## [Document excerpt]

· · · · · · ·

A revised, social-revolutionary draft programme for the NSDAP, written by Karl Otto Paetel and supporters in late 1929
Karl Otto Paetel is most well-known today for his 1933 National Bolshevist Manifesto. The Manifesto was written in a period when Paetel was a leader of the ‘Group of Social-Revolutionary Nationalists’ (GSRN), an organization which, inspired by the Communist Party of Germay’s (KPD) 1930 ‘national-communist’ programme and its nationalist-oriented propaganda journals like Aufbruch, centered much of its activism on encouraging nationalists to forge links with the revolutionary Left. The GSRN’s heavily pro-communist orientation in part stemmed from earlier, unsuccessful attempts by Paetel to reform the National Socialist movement. Before the GSRN was founded on Ascension Day, 1930, Paetel was involved in an informal grouping called the ‘Young Front Working Circle’. While still focused on promoting cooperation between left and right, the Young Front at the time regarded the NSDAP as being the key source for potential social-revolutionary change, directing most of its energies towards supporting the ‘left-wing’ opposition within the NSDAP and encouraging internal Party debate over its policies and direction. It was for this purpose that Paetel and other Young Front members wrote the short draft programme reproduced below. A revised version of the NSDAP’s original 25-Points (a number of the items are almost word-for-word identical), the Young Front’s draft programme is more explicitly social-revolutionary, including demands for mass nationalization, land expropriation, and a German-Soviet alliance. The programme was first distributed clandestinely at the August 1929 Nuremberg Party Congress before its formal publication in nationalist journal Das Junge Volk on October 1st. The document, inevitably, had little real impact – in May 1926, in the wake of the Bamberg Conference, Hitler had already officially declared the 25-Points “unalterable”, and the Young Front’s programme made no headway in encouraging debate among the leadership. It did generate interest among some of the Party’s grass-roots, however, leading to stronger links with members of the NSDAP, many of whom would later go on to form the core of the GSRN.

· · · · · · ·

## [Dataset entries]

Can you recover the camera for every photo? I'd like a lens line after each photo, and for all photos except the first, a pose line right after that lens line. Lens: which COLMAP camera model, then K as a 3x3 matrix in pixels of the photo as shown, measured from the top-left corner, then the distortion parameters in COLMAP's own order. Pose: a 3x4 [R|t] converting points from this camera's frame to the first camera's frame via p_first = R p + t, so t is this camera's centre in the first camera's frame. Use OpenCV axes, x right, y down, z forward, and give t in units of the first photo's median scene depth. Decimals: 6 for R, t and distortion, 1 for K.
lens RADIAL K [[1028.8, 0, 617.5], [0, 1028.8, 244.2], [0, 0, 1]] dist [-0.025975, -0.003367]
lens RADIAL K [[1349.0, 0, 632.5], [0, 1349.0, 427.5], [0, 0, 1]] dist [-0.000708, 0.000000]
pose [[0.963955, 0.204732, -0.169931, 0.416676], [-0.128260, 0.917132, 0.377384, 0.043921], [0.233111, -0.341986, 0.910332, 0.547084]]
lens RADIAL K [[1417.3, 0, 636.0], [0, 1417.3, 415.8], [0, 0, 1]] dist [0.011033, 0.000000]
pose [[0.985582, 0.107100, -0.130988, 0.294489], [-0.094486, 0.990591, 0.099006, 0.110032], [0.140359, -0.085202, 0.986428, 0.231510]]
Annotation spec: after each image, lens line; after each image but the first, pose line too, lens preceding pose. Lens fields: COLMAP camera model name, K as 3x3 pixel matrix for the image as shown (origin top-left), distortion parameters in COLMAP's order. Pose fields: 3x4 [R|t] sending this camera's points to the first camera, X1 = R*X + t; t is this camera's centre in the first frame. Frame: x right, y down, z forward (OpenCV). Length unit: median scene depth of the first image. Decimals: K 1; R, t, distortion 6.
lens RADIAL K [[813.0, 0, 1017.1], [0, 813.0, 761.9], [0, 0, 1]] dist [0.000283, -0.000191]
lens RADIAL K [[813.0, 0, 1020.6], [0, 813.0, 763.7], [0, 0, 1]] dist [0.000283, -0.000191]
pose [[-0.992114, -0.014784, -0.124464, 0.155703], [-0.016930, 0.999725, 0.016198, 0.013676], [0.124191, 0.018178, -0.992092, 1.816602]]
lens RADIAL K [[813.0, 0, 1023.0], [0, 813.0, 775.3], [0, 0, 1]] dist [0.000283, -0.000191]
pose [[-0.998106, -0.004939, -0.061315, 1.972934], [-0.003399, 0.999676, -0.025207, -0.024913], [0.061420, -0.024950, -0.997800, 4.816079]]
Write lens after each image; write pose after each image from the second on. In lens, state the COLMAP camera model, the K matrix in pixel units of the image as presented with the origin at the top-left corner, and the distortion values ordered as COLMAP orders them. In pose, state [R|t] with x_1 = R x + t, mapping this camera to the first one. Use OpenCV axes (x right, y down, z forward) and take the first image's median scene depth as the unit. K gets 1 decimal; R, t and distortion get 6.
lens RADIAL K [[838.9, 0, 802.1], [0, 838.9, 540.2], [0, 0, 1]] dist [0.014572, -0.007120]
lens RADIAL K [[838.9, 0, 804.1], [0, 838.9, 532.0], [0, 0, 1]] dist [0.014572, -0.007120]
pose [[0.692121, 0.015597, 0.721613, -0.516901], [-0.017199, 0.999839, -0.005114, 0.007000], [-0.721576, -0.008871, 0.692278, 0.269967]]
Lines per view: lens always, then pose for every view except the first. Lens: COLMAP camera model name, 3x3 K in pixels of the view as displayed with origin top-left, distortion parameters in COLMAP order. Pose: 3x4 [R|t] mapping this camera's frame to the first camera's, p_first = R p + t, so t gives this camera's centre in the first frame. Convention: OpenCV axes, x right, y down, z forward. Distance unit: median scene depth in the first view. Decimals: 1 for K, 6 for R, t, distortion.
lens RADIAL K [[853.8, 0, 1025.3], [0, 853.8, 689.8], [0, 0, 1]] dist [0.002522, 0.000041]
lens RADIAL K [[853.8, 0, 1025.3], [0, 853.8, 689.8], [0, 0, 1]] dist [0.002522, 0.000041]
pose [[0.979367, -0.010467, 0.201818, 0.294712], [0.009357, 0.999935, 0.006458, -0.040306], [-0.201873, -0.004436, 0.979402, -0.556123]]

· · · · · · ·

## [What to do]
Answer these from the text on Paetel's draft programme for the NSDAP:
(a) On what day and in what year was the GSRN founded?
(b) At which event was the draft programme first distributed?
(c) When did Hitler officially declare the 25-Points "unalterable"?

## [Response to the exercise]
(a) Ascension Day, 1930.
(b) The August 1929 Nuremberg Party Congress, where it was distributed clandestinely.
(c) In May 1926, after the Bamberg Conference.